Melted it all down and split in half...

I searched for the single serving of rice Krispy cereal with no luck...  BUT....   They did have Coco Pebbles...  HHMMMMM

So I said what the hell ...  same thing just chocolate...

So half the batch is smooth...  half is crunchy with the Coco Pebbles...

*MY GOD ARE THEY EVER GOOD...   *And YES...  the coco pebbles worked as hoped...

  Thanks again Bear...


----------



## 6GRILLZNTN (Nov 27, 2022)

Wow! That sounds yummy.  Good call on the Coco Pebbles.

Dave


----------



## tbern (Nov 27, 2022)

Nice!  Sounds good with the coco crispies too!


----------



## GaryHibbert (Nov 28, 2022)

Using Coco Pebbles was a great idea, especially since they worked as hoped.
Gary


----------



## Bearcarver (Nov 28, 2022)

Sounds good from here--Even to us Purists!!

Bear


----------



## Central PA Cowboy (Nov 28, 2022)

Wow, nice idea and glad they came out good.

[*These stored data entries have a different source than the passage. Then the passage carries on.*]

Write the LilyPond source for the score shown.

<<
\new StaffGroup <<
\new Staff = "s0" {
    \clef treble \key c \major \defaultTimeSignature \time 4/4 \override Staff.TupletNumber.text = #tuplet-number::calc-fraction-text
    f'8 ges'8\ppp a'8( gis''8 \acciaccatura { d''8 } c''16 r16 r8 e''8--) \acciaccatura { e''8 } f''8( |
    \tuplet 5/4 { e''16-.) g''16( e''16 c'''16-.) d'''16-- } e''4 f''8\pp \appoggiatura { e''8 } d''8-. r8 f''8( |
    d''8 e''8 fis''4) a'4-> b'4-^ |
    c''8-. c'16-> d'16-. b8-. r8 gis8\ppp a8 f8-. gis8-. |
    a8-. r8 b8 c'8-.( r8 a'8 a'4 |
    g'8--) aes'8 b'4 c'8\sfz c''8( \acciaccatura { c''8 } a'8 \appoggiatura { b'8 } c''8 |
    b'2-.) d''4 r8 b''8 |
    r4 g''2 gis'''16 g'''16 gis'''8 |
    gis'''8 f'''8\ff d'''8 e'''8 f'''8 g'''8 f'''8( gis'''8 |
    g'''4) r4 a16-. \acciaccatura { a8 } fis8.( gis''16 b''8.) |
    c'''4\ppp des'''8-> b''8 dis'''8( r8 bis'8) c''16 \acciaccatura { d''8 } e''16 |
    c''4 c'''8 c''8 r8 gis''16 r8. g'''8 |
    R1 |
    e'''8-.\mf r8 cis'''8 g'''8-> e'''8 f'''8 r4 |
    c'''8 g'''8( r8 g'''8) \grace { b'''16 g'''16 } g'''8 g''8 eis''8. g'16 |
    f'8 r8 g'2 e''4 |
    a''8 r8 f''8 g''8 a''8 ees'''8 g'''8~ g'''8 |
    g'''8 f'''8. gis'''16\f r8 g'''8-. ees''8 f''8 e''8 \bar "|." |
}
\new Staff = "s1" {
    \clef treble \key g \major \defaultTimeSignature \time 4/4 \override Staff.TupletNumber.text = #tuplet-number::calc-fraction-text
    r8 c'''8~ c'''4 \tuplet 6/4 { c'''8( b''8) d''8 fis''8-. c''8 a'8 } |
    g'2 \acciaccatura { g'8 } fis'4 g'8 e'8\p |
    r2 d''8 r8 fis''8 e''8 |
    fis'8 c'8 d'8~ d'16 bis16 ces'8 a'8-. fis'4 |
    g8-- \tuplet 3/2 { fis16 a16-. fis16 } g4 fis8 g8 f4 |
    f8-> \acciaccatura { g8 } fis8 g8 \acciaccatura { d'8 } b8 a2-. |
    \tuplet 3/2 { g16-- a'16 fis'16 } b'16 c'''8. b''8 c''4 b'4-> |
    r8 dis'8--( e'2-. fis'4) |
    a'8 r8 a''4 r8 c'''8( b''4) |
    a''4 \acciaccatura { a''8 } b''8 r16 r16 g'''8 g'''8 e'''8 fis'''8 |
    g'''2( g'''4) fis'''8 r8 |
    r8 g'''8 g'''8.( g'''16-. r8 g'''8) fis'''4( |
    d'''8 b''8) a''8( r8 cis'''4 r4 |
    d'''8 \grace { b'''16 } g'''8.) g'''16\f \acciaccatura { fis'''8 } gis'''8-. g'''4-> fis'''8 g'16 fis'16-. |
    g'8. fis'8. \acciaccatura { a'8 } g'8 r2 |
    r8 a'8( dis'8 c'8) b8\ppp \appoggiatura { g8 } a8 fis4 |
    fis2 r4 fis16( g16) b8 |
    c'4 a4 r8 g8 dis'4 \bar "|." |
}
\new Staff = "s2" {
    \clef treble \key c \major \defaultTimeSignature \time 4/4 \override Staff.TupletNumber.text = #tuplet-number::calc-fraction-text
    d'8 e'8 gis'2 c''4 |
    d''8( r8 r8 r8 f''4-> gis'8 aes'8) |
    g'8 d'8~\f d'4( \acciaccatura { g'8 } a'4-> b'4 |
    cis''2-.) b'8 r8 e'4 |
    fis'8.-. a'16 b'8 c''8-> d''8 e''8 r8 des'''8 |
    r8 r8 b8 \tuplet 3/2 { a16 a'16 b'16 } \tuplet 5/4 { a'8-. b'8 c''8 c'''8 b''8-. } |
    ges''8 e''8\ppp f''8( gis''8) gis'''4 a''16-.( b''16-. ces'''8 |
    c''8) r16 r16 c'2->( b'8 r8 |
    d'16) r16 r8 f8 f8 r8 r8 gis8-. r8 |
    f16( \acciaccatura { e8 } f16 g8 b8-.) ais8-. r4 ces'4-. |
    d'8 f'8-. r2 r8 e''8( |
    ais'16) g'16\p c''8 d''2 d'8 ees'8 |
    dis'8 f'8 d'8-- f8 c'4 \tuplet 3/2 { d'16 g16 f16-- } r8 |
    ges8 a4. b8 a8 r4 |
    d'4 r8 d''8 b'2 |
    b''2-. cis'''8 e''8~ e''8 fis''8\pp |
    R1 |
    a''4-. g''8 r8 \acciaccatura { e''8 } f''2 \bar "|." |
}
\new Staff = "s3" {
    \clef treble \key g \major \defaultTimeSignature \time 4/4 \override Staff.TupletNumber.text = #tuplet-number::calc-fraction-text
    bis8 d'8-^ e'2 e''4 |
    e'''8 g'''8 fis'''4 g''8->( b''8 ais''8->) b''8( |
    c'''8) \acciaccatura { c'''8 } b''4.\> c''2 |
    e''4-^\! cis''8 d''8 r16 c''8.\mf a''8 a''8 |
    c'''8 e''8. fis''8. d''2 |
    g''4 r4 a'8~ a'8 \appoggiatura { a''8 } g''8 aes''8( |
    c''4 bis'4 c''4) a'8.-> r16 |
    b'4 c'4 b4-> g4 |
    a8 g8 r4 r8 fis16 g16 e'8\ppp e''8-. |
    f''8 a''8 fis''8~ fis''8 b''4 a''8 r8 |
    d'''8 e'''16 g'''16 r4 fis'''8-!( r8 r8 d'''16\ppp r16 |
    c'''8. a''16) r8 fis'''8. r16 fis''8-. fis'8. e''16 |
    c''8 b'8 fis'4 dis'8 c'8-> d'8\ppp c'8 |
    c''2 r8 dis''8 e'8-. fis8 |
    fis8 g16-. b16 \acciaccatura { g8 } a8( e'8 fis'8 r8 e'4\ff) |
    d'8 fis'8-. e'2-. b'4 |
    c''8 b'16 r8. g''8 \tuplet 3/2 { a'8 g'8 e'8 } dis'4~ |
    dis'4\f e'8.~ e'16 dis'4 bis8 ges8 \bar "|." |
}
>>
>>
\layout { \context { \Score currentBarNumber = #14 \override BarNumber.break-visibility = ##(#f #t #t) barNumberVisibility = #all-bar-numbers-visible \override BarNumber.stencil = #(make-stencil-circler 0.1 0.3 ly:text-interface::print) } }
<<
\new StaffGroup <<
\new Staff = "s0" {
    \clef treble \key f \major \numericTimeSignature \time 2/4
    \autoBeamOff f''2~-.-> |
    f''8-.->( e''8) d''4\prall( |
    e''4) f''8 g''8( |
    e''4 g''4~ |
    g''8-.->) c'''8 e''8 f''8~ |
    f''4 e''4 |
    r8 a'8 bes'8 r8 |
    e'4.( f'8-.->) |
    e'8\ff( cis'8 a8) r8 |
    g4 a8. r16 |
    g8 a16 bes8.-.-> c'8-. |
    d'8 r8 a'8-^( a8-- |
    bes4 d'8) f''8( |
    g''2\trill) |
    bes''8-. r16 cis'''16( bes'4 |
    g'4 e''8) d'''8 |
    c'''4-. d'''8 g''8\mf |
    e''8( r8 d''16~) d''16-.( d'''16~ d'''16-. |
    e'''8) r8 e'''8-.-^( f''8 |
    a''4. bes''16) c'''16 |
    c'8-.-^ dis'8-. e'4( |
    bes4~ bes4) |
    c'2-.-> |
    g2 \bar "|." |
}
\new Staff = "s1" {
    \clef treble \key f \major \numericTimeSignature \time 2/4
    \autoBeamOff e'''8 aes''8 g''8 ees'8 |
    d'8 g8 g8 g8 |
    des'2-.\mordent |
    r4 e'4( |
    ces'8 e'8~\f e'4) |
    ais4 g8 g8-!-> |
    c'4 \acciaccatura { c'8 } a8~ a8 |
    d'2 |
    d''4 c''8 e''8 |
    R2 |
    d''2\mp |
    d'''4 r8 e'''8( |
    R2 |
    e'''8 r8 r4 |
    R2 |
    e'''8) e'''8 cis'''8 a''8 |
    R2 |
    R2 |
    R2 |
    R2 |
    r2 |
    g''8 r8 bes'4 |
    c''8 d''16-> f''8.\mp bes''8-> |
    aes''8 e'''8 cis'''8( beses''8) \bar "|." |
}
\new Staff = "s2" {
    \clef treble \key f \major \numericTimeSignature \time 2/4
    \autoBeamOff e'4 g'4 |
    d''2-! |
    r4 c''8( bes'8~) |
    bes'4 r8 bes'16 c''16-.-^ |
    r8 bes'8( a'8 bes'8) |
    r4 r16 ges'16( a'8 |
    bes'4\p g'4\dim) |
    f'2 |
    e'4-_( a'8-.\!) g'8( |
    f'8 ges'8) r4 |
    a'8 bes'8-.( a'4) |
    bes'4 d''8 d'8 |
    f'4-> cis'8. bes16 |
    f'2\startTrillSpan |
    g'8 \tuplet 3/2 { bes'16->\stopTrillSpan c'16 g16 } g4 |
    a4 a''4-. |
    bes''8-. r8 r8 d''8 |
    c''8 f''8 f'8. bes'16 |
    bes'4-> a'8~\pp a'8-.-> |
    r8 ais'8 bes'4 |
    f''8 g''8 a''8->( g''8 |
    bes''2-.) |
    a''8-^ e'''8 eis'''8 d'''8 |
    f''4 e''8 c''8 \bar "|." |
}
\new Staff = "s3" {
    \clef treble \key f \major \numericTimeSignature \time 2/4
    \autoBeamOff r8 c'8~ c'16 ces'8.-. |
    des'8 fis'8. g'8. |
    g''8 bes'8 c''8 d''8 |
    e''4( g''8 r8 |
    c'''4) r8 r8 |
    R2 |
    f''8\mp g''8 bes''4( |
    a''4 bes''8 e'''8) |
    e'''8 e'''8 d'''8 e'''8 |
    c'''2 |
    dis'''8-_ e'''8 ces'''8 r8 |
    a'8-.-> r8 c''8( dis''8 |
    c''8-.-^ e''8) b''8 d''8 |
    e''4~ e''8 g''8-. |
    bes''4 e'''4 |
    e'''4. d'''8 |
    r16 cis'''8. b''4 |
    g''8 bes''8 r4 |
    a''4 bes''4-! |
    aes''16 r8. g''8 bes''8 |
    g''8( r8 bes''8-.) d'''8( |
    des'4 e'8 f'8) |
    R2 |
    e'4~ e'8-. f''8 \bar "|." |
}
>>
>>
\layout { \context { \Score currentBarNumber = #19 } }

Might have to try these with those toffee pieces now.


----------



## clifish (Nov 28, 2022)

I might have to try this our with sugar free chocolate wafers.


----------



## Winterrider (Nov 28, 2022)

JckDanls 07 said:


> SO they didnt have any milk chocolate wafers so I substituted with Light Coca wafers...
> 
> Melted it all down and split in half...
> 
> ...


Do you use a candy dropper ? If so did it plug up at all with the krispys?


----------



## JckDanls 07 (Nov 28, 2022)

Winterrider said:


> Do you use a candy dropper ? If so did it plug up at all with the krispys?



For the smooth I used a quart sized zip lock bag and cut a VERY small piece of the corner off...

For the crunchy...  I just spooned it into the cups ...  I will say to keep the crunchy well mixed up while spooning... I might could of warmed it back up for a few seconds ... 

OHHH...   The Lite Coco wafers worked just as well ...


----------